Scandale des abattoirs, pollutions diverses… Depuis quelques années, la consommation carnée est remise en question. Mais pourrait-on vraiment se passer de viande et de produits animaux à l’échelle de la société toute entière ? Élodie Vieille Blanchard, présidente de l’Association végétarienne de France, tente de répondre à ces questions et dessine des pistes pour inventer un autre monde.
Le véganisme, mouvement social et politique, ou tendance de consommation ?

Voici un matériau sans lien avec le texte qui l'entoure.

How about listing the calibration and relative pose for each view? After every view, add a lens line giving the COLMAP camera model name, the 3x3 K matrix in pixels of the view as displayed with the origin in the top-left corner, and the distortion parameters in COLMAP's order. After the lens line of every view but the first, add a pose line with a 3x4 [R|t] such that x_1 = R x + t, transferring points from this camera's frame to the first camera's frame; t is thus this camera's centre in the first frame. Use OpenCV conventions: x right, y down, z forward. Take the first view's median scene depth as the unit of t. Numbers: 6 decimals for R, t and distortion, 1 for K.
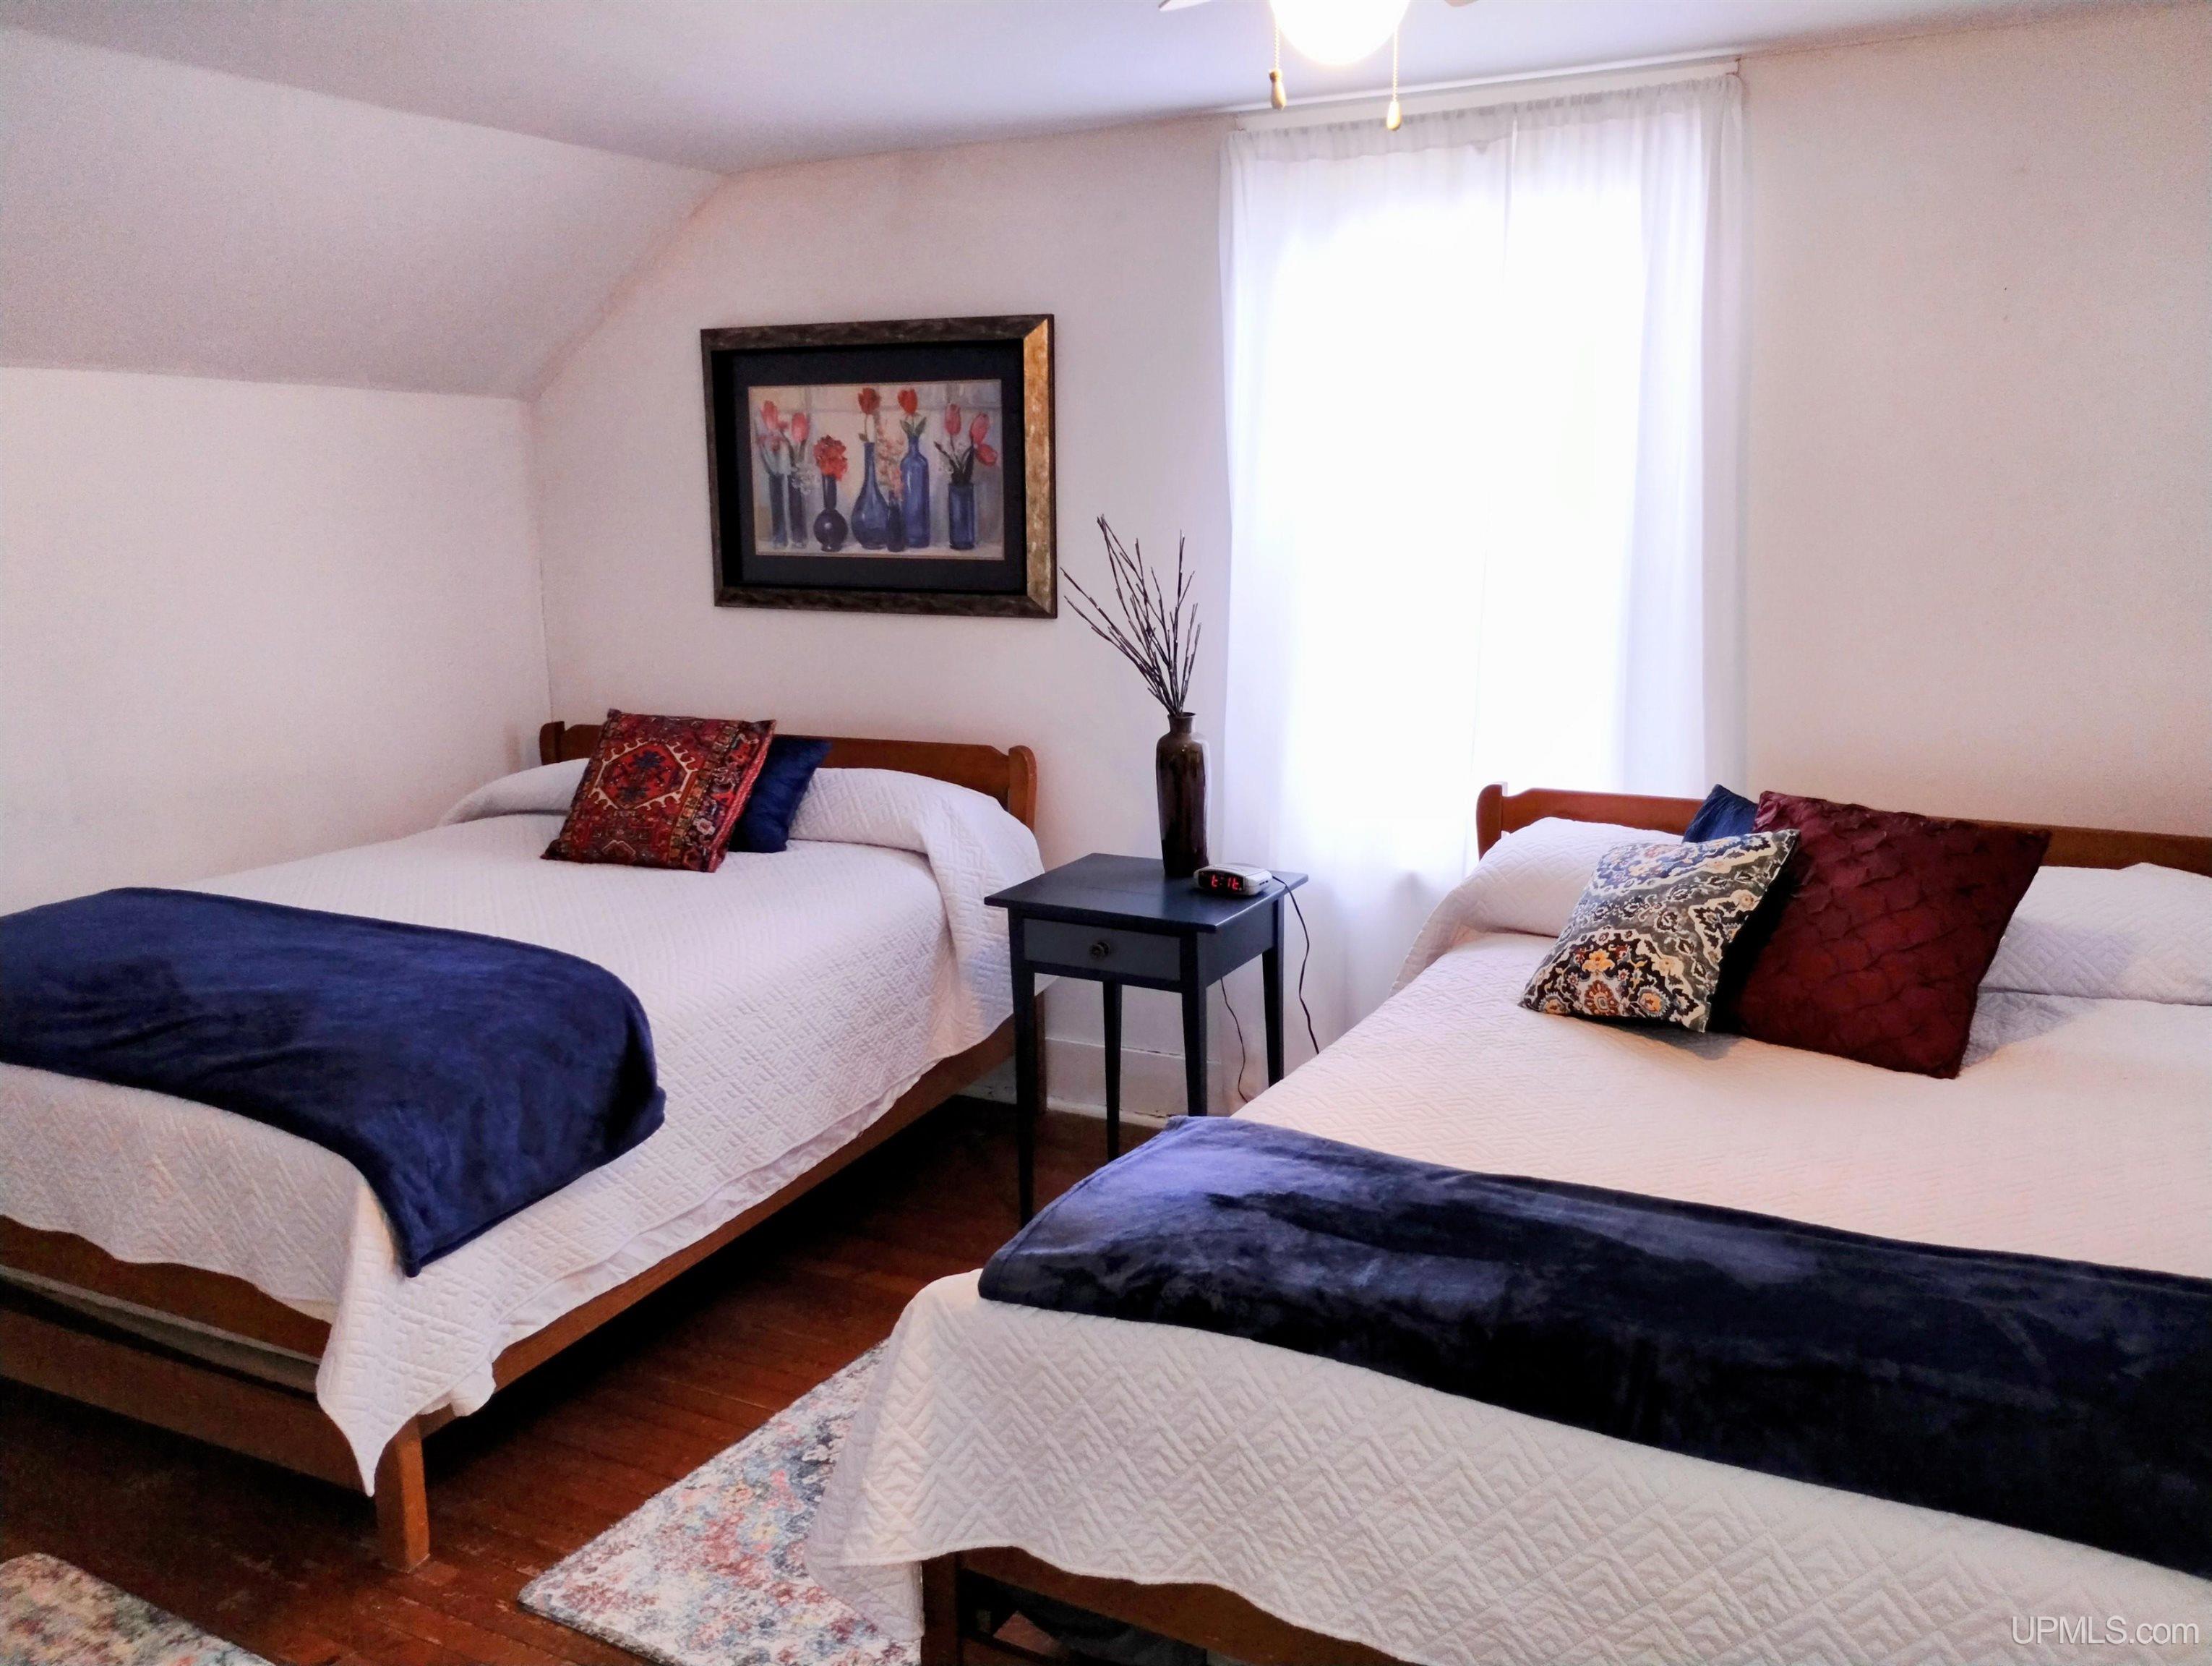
lens RADIAL K [[1808.1, 0, 1106.0], [0, 1808.1, 833.0], [0, 0, 1]] dist [0.008164, -0.001850]
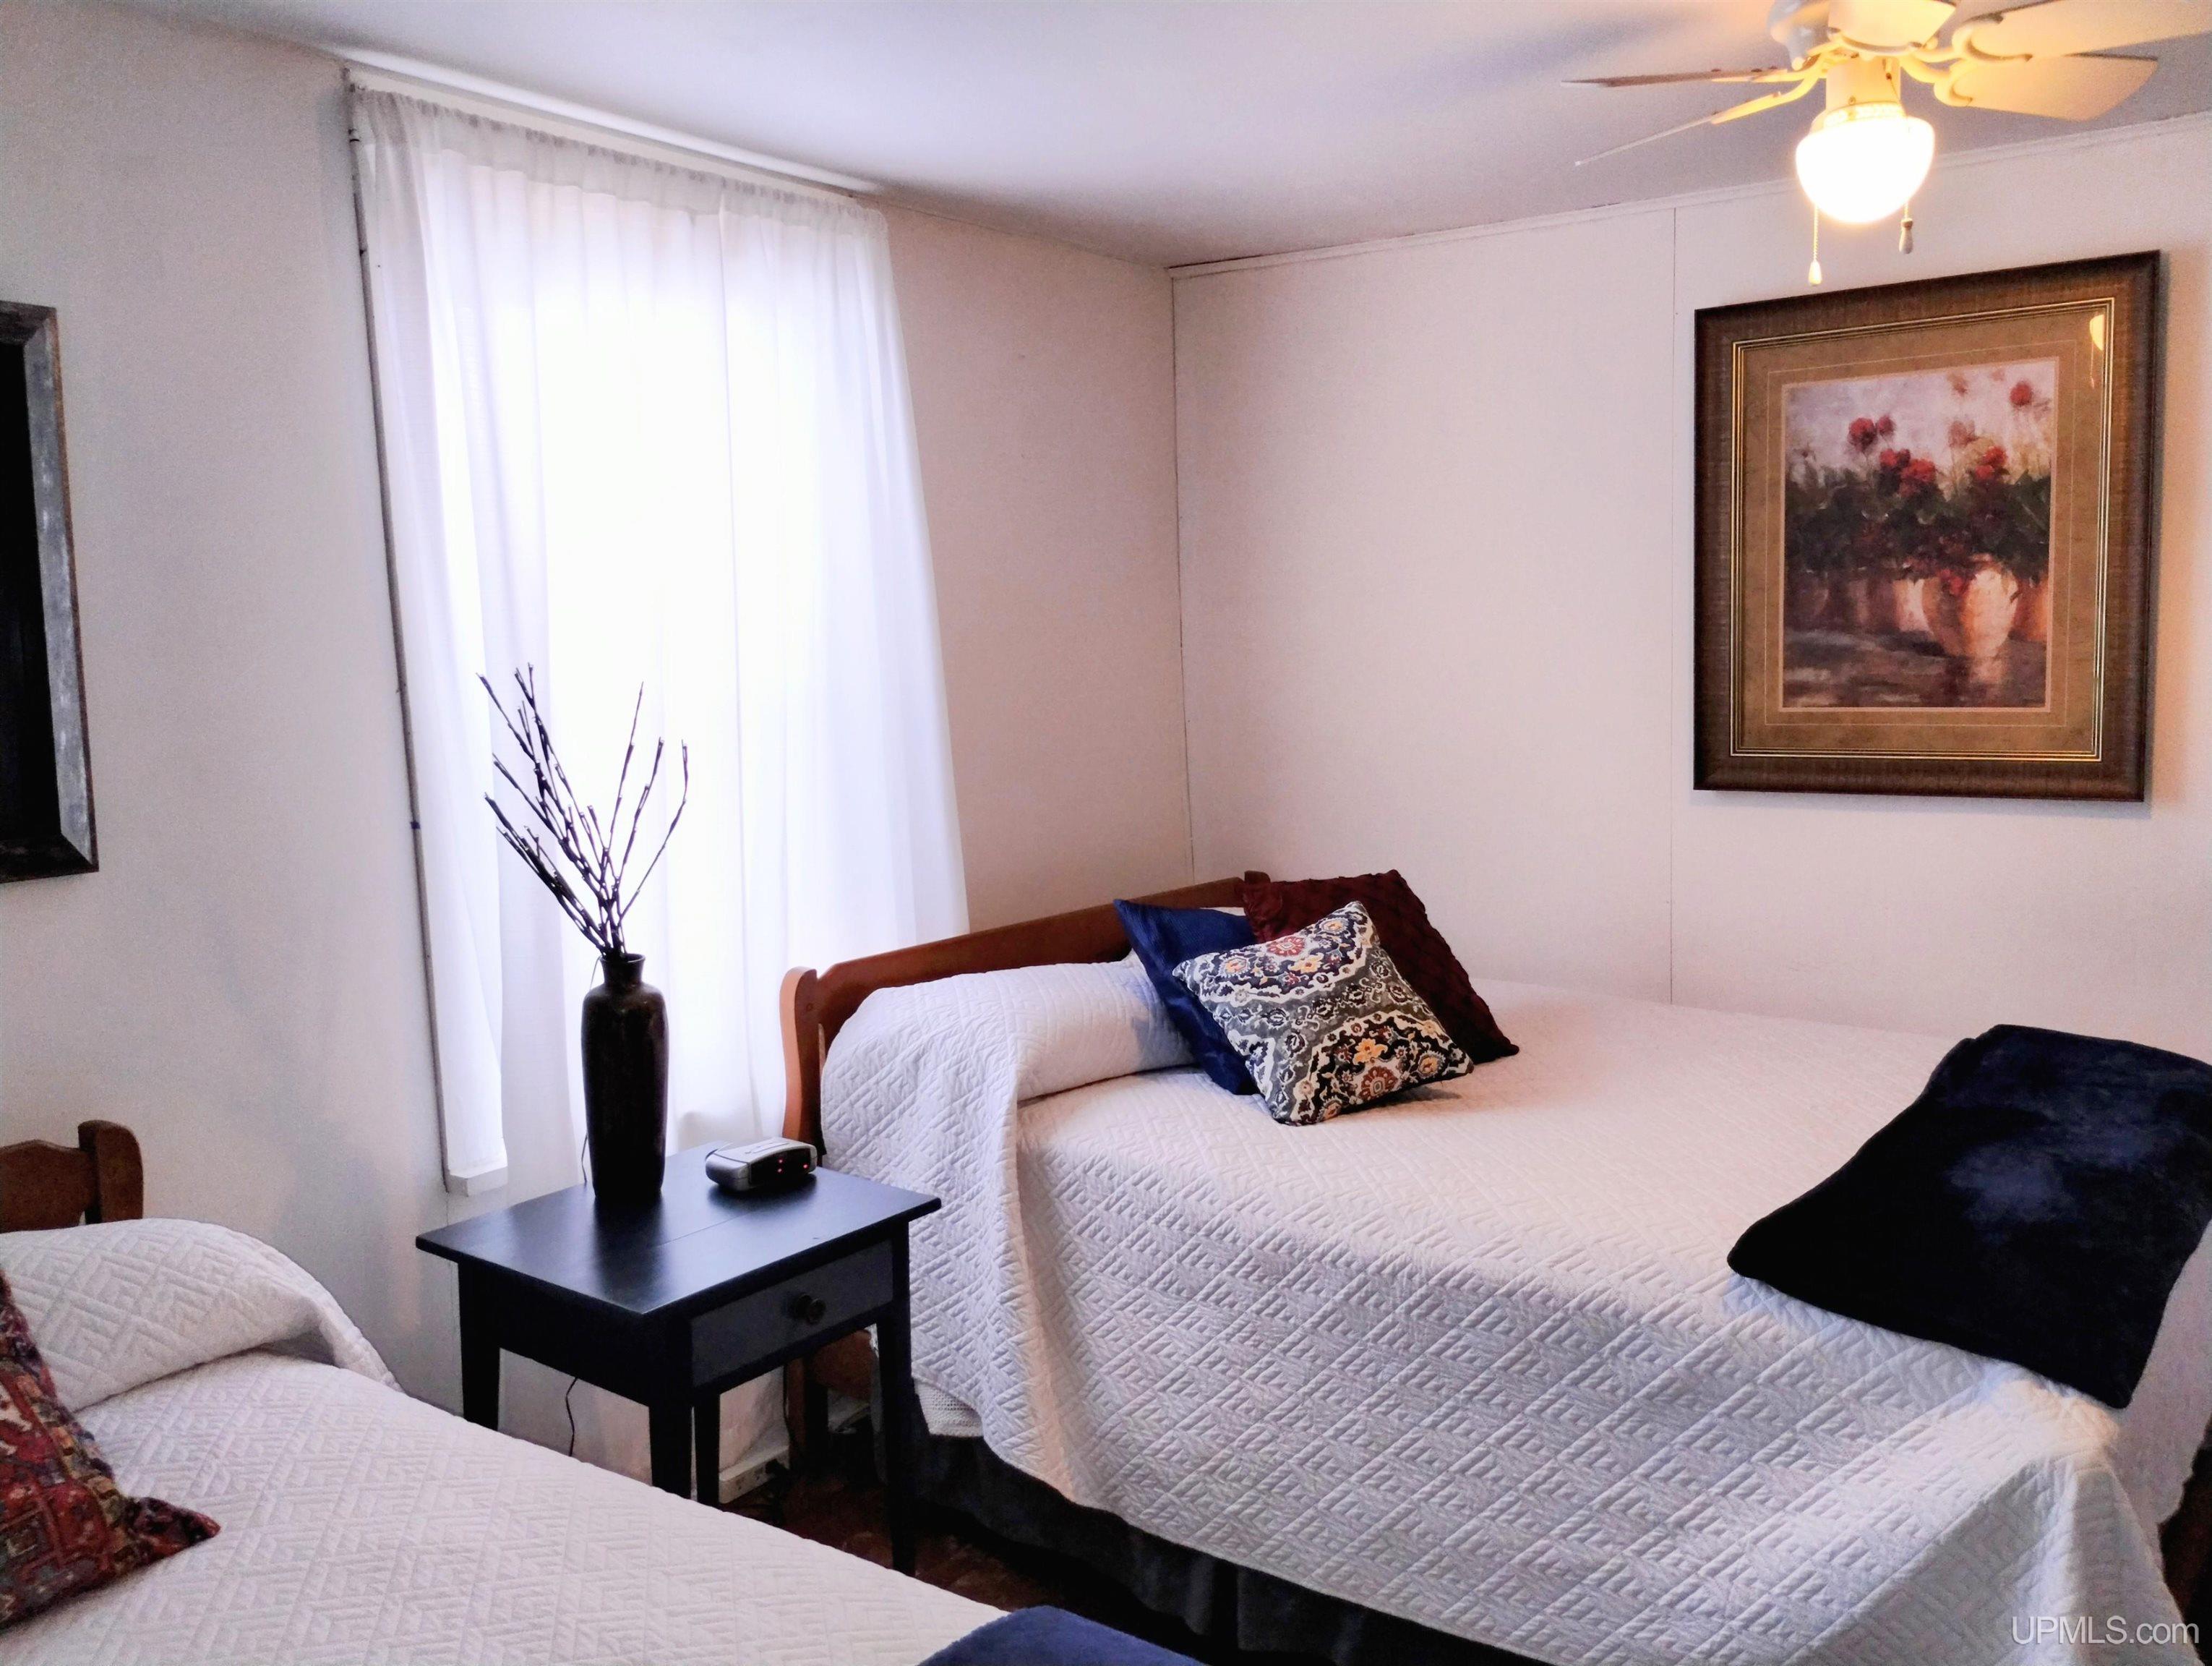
lens RADIAL K [[1808.1, 0, 1106.0], [0, 1808.1, 833.0], [0, 0, 1]] dist [0.008164, -0.001850]
pose [[0.136385, -0.105175, 0.985057, -0.765660], [0.207794, 0.975265, 0.075360, -0.162208], [-0.968618, 0.194411, 0.154866, 0.939099]]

Forgé dans un esprit d’engagement personnel, mais aussi de transformation du monde, le concept de véganisme est aujourd’hui remis en question par des militants animalistes empreints de radicalité, qui voient dans le véganisme un mode de vie et une tendance de consommation, plutôt qu’une véritable mobilisation contre l’exploitation des animaux. Il est vrai que le « vegan » apparaît aujourd’hui comme une tendance branchée, une manière de vivre « éthico-bobo » qui rencontre du succès dans le grand public urbain et favorisé, indépendamment d’un engagement au service des animaux. Selon celles et ceux qui rejettent l’approche végane, il serait pertinent de remettre les animaux au cœur des discussions, et de se revendiquer antispéciste ou animaliste, plutôt que végane.

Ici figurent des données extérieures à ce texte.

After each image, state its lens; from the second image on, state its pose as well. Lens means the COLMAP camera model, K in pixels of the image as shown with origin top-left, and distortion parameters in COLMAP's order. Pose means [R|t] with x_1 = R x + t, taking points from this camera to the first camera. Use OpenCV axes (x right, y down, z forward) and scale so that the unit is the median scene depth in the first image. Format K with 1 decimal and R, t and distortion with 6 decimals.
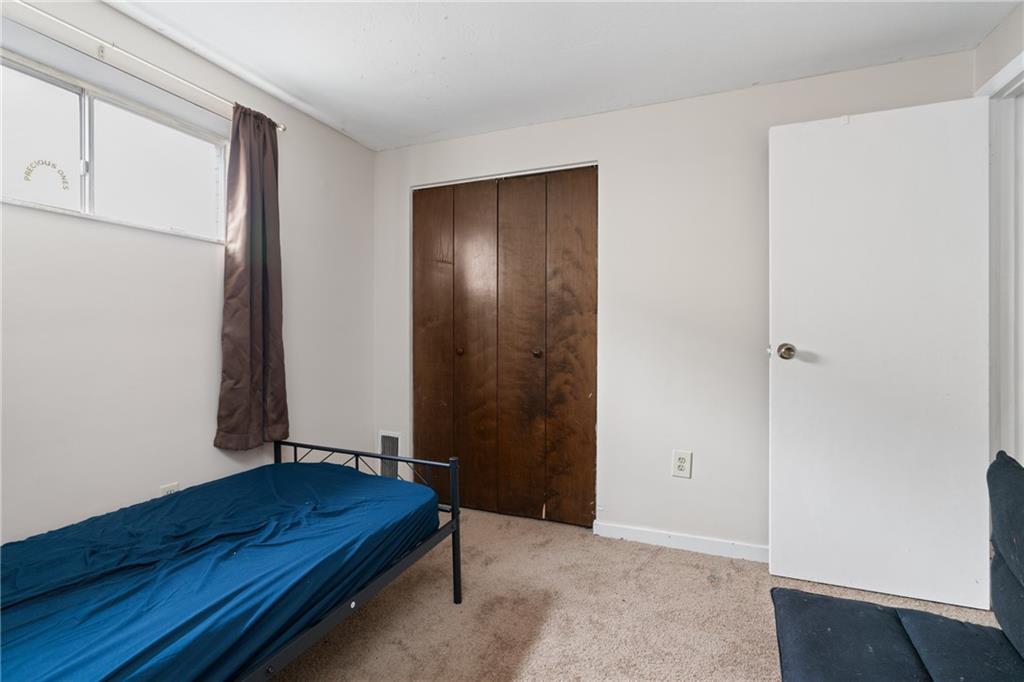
lens RADIAL K [[465.4, 0, 511.7], [0, 465.4, 336.4], [0, 0, 1]] dist [-0.000606, -0.000045]
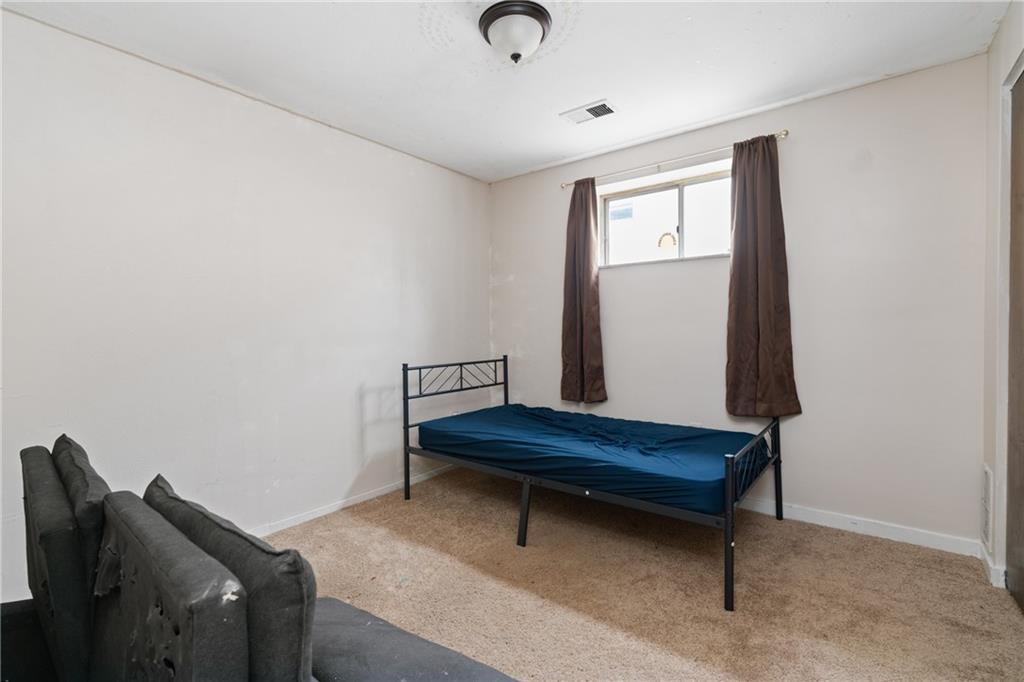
lens RADIAL K [[465.4, 0, 512.3], [0, 465.4, 339.6], [0, 0, 1]] dist [-0.000606, -0.000045]
pose [[-0.293640, 0.019934, -0.955708, 0.987892], [0.007238, 0.999800, 0.018629, 0.008813], [0.955889, -0.001447, -0.293725, 0.953428]]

En effet, ce dernier terme indiquerait uniquement qu'on s'abstient de nuire aux animaux, mais pas qu’on cherche à les libérer de leur esclavage. Selon beaucoup d’autres, responsables d’associations se réclamant du pragmatisme, entrepreneurs, cuisiniers, ou essayistes, le caractère hybride du véganisme, à la fois engagement politique et mode de vie individuel, constituerait sa force, et l’ignorer vouerait à l’échec toute tentative de le généraliser un tant soit peu dans la société.
D’ailleurs, pourquoi devient-on végane ?
Ma propre réponse serait « pour participer à la constitution d’une masse critique, nécessairement contestataire de l’ordre établi, et destiner à peser dans les choix économiques et politiques ». Les indices que je perçois de l’évolution du monde économique me confirment dans cette idée que nos choix de consommation, lorsque nous sommes nombreux, influencent radicalement les choix de ceux qui mettent sur le marché des produits alimentaires. Le véganisme serait donc le choix de la cohérence individuelle, en premier lieu (ne pas contribuer à des souffrances parfaitement évitables chez des êtres sensibles), mais aussi un acte collectif qui vise à infléchir la consommation, et donc la production de produits animaux à l’échelle de la société.